= Dataset =
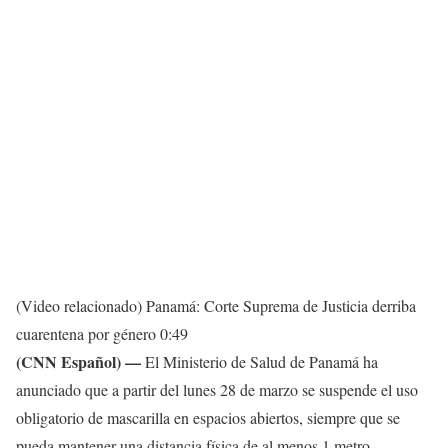
(Video relacionado) Panamá: Corte Suprema de Justicia derriba
cuarentena por género
0:49
(CNN Español) ––
El Ministerio de Salud de Panamá ha
anunciado que a partir del lunes 28 de marzo se suspende el uso
obligatorio de mascarilla en espacios abiertos, siempre que se
pueda mantener una distancia física de al menos 1 metro.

= Requirement =
The answer must be the lines from the one containing "El Ministerio de Salud de Panamá ha" through the last line of the records, written out exactly; please include nothing more.

= Solved problem =
El Ministerio de Salud de Panamá ha
anunciado que a partir del lunes 28 de marzo se suspende el uso
obligatorio de mascarilla en espacios abiertos, siempre que se
pueda mantener una distancia física de al menos 1 metro.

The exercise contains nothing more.